13:Françoise

Elle n’avait pas encore entendu sa voix. Il commande deux cafés à l’homme au calot.
Tu les trouves beaux. Tu la trouves belle. Si blanche et si rousse. Leurs mains sont si proches, tu penses qu’il s’en faudrait de peu que tu n’en fasses des amants. Elle ne dit rien, envahie par tout ce qui vient de s’écrouler, le regard perdu au bout de ses doigts. Pas un mot.
Tu peins.
C’est lui qui parle : ils allaient ensemble à l’école dans leur village d’Irlande, ils sont venus ici par le même bateau, il la suit de loin depuis. Belle comme elle est, voix et peau de velours, cheveux de feu, et caractère de volcan, elle aurait pu mieux faire. Etre la maîtresse d’un petit gangster minable, chanter dans des cabarets de seconde zone et tomber parce que la police a retrouvé ce soir chez elle l’argent du dernier casse de Pat Donnelly, qui l’a balancée, quelle misère !

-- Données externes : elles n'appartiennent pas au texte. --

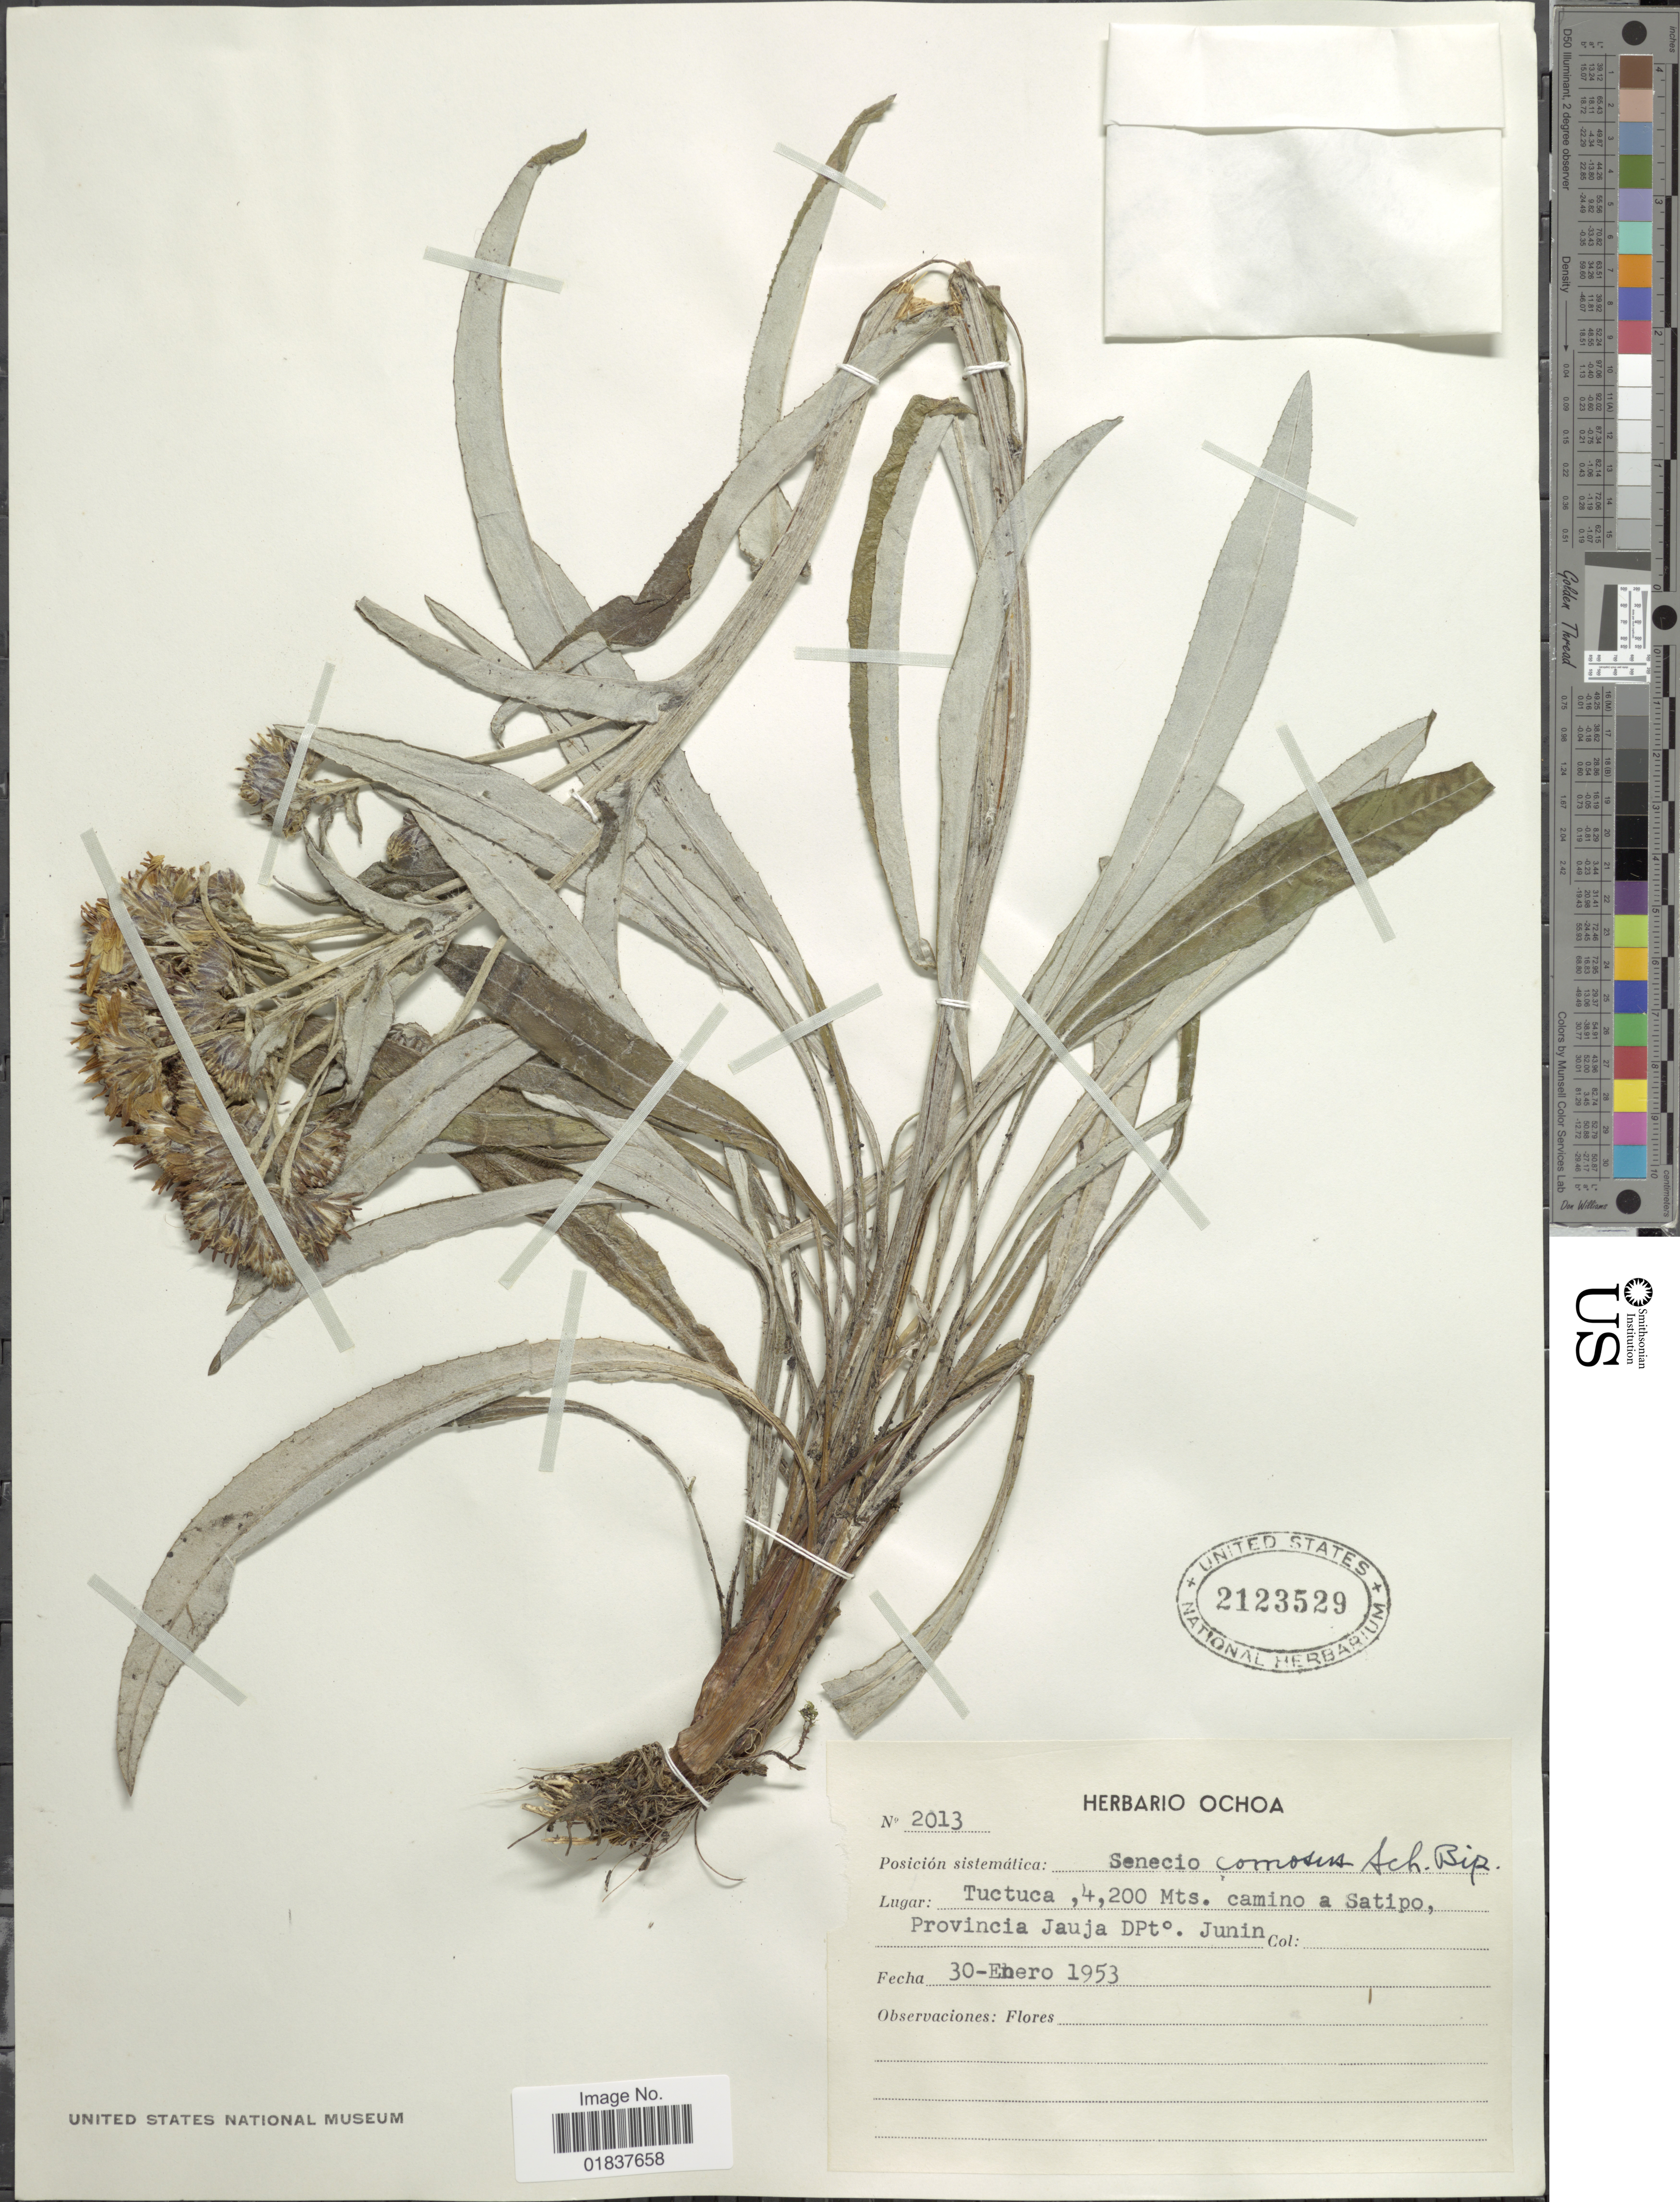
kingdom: Plantae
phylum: Tracheophyta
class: Magnoliopsida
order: Asterales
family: Asteraceae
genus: Senecio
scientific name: Senecio comosus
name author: Sch. Bip.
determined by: Salomon, Luciana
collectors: ex herb. Ochoa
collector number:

Tu vois tout ça. Que cet homme la veut à lui depuis l’Irlande. Qu’il est policier, qu’il a tout pouvoir. Qu’il va forcer sa chance.
T’es foutue, Rita, faut voir les choses en face. Ton amant t’a grillée. Quinze ans en cage, Rita, et quand tu sors c’est fini, la chansonnette. Ben, il te restera l’alcool, la drogue, le trottoir. Qu’est-ce que t’en dis ?
Je t’offre mieux. Epouse moi.
Pat parlait trop. Il est déjà au fond de l’eau, à faire la causette aux tourteaux. Le salaud, il t’a vendue. J’ t’ai dans la peau, j’ l’ai descendu. J’ai eu sa peau, n’en parlons plus. Le prends pas de haut, je suis ta seule planche de salut. Oublie le, épouse moi. J’détruis les preuves… J’ t’offre une vie neuve. Tu chanteras, et même tu feras du cinéma. Et du vrai, j’ te le promets. Sinon, c’est la prison.
Tu peins le barman, demi-sourire dans la lumière, blanc et chair contre le mur jaune.
« Ecoutez le, Miss, c’est ce que vous avez de mieux à faire. »
Après la guerre, ils sont partis en voyage de noces en Irlande. Ils ne savent pas ce qu’ils te doivent.